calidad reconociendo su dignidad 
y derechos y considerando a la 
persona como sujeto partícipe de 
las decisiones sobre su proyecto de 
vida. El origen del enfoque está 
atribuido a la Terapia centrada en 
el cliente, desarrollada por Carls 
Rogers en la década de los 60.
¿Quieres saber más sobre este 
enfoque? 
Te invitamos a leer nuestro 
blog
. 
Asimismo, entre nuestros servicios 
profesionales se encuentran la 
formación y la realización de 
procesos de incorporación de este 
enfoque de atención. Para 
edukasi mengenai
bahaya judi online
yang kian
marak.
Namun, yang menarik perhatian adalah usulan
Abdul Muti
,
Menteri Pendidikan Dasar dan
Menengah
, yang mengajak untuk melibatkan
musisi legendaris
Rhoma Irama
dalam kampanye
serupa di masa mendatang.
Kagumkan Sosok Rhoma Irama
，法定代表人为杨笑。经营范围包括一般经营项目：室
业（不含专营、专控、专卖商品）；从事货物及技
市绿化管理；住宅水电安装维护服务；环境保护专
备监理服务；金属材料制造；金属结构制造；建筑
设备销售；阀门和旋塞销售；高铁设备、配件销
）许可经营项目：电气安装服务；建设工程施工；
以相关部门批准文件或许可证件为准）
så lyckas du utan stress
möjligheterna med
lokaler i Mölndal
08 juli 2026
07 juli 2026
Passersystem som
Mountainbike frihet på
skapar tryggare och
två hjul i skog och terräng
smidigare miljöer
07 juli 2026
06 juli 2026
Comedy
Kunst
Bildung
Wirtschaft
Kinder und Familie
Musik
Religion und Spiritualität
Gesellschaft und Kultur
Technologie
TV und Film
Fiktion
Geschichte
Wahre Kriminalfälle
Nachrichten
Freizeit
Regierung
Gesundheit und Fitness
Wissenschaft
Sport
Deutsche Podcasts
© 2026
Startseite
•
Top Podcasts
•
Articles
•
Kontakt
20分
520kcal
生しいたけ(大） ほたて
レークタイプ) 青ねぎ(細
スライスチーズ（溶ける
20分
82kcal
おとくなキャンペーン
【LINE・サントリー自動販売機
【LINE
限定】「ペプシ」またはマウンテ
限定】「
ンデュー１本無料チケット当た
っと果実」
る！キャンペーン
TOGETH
...
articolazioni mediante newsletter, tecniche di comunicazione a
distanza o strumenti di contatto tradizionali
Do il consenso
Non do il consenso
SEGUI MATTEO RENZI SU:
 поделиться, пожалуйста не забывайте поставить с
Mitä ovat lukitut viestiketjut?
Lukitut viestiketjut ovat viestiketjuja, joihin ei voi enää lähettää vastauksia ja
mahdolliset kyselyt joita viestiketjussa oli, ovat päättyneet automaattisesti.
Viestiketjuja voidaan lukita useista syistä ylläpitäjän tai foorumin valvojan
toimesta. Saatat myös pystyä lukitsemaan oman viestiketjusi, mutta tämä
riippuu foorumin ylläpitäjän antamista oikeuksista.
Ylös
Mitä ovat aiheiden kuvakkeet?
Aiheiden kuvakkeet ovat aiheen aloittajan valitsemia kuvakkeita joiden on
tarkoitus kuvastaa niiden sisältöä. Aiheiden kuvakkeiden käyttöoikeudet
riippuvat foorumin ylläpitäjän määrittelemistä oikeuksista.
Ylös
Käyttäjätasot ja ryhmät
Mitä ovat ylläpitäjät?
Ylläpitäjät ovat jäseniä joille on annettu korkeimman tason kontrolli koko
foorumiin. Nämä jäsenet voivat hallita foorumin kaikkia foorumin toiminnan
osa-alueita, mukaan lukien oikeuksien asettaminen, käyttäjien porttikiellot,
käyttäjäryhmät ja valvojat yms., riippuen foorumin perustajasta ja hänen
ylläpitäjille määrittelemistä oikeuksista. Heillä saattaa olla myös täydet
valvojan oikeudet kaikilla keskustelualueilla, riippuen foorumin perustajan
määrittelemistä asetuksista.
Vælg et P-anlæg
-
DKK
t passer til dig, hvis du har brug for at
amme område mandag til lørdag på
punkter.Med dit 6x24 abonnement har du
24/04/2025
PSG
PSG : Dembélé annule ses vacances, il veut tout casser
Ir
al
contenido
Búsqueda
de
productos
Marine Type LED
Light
---
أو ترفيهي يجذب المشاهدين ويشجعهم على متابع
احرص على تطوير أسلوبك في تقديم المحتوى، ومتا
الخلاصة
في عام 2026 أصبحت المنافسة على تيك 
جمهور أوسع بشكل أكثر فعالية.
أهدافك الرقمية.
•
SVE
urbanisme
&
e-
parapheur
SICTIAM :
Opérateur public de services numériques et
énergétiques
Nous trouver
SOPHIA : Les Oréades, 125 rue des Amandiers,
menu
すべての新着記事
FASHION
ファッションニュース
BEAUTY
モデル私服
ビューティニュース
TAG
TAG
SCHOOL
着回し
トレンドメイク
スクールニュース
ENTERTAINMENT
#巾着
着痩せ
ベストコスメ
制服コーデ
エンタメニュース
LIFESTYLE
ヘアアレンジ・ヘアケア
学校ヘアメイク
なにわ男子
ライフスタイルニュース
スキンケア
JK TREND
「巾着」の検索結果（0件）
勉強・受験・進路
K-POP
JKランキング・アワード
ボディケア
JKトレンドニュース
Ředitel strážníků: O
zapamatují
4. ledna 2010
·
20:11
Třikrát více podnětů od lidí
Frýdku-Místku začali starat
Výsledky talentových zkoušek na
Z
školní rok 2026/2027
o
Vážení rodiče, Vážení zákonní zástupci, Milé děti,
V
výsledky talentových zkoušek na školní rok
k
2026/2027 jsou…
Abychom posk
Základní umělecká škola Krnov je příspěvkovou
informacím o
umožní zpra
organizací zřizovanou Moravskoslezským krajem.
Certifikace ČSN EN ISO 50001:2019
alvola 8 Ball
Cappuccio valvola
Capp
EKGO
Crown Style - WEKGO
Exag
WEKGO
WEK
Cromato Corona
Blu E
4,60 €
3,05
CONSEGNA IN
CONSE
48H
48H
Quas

What needs to be done =>
Apply a filter for "školní" to the entries and show each line that passes.

Problem solution =>
školní rok 2026/2027
výsledky talentových zkoušek na školní rok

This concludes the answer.